Although the fit between instrumental and proxy data (r = 0.8) is very high, the dataset shows signs of a beginning divergence from 2010 CE onwards (Fig. S7). The divergence phenomenon describes the weakening of the linear relationship between temperature records and tree-ring proxies (TRW and MXD) during the twentieth century (D’Arrigo et al. 2008). This phenomenon has been observed in multiple sites all over the Norther Hemisphere (Wilmking et al. 2005; Wilson et al. 2007; D’Arrigo et al. 2008; Andreu-Hayles et al. 2011; Shah and Shah 2015; St. George and Esper 2019) and in low elevation sites in the European Alps (Corona et al. 2010). However, divergence has not been detected in high elevation sites in this region during the twentieth century for European larch (Larix decidua Mill.) (Büntgen et al. 2008). Here, we find first indications of a developing divergence phenomenon in the Swiss Alps in larch. From 2010 CE onwards MXD does not follow the increased warming observed in instrumental data.
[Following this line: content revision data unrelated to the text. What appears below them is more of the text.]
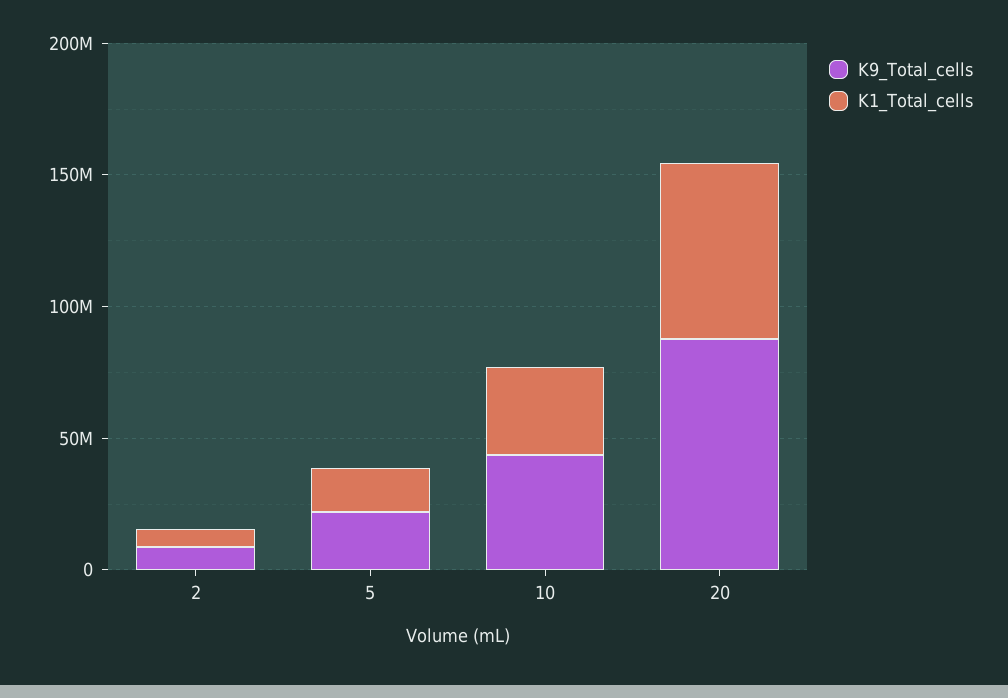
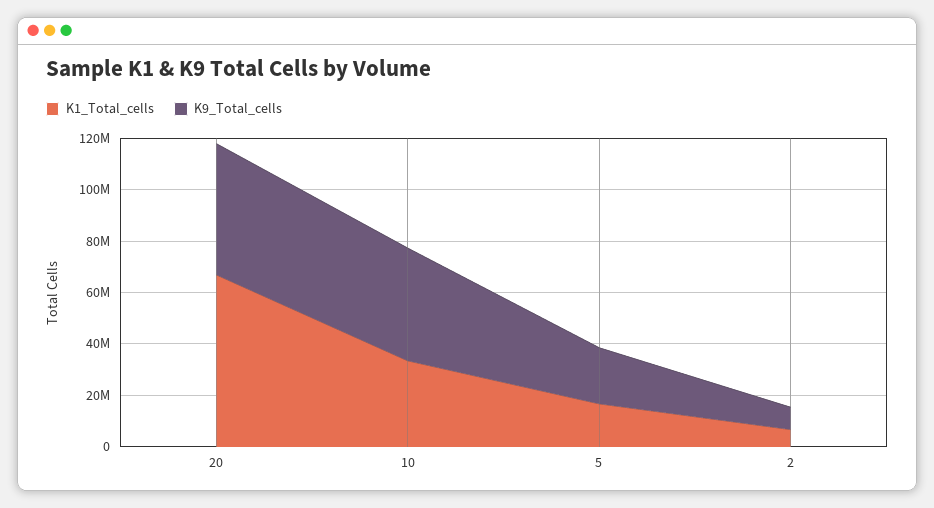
  {
    "K9_Total_cells": {
      "2": 10000000,
      "5": 20000000,
      "10": 45000000,
-     "20": 90000000
+     "20": 50000000
    },
    "K1_Total_cells": {
      "2": 5000000,
      "5": 15000000,
      "10": 35000000,
      "20": 65000000
    }
  }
This is underlined by a decline in the 30-year running correlations between temperature and MXD indices from 1990 CE until present in Fig. 3c. The linear relationship is weakened and consequently, the prediction performance of linear regression likely decreases with increasing divergence. Correlations with other climate parameters, for example drought or precipitation, do not show a shift in signal in the Alps yet, but might in the future as it has been observed in other regions, for example Corsica (Römer et al. 2021). There, drought, and consequently summer precipitation become more important for limiting tree growth. Precipitation signals are, however, difficult to assess in network datasets like the new Alpine chronology since precipitation patterns in mountainous regions can vary strongly between valleys and elevations (Sevruk 1997; Auer et al. 2001; Schmidli et al. 2002).

5 Conclusion

In this study, we present a new temperature reconstruction based on tree-ring data from the Swiss Alps. We introduce a new approach to improve temperature reconstructions and their temporal reliability by considering elevational differences among data from historical buildings, removing LBM signals with improved methods, and applying novel approaches to stabilize variance. Albeit low-frequency trends are muted in our new reconstruction compared to previous records, high-frequency temperature variability shows strong agreements with large volcanic eruptions which is in line with historical evidence. We show how artificial variance increases may alter extreme year analysis including the 1257 CE Samalas eruption, which led to stronger regional cooling than the 1815 CE Tambora eruption. Our study thereby emphasizes how decision making, data selection and treatment in dendroclimatology influences the outcome of a reconstruction approach (Büntgen et al. 2021). The different applied methods, in particular the (1) data selection (of proxy and target), (2) mean adjustment, (3) LBM correction, (4) variance stabilization, and (5) the chosen method of reconstruction, alter the resulting record and interpretation of temperature variability towards its extreme events and long-term temperature signals. This study highlights the urgency to continue the development and testing of new methods to improve the temporal stability and reliability of climate reconstructions. It stresses the importance that with new methods revising existing records to improve our knowledge about past climate variability is indispensable.